### How to complete this task
Copy every line of the listing below word for word.

(Stored data)
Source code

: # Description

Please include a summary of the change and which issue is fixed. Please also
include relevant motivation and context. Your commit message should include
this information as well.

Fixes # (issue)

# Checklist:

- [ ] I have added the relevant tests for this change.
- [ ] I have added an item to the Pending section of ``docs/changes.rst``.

### Exercise solution
Source code

: # Description

Please include a summary of the change and which issue is fixed. Please also
include relevant motivation and context. Your commit message should include
this information as well.

Fixes # (issue)

# Checklist:

- [ ] I have added the relevant tests for this change.
- [ ] I have added an item to the Pending section of ``docs/changes.rst``.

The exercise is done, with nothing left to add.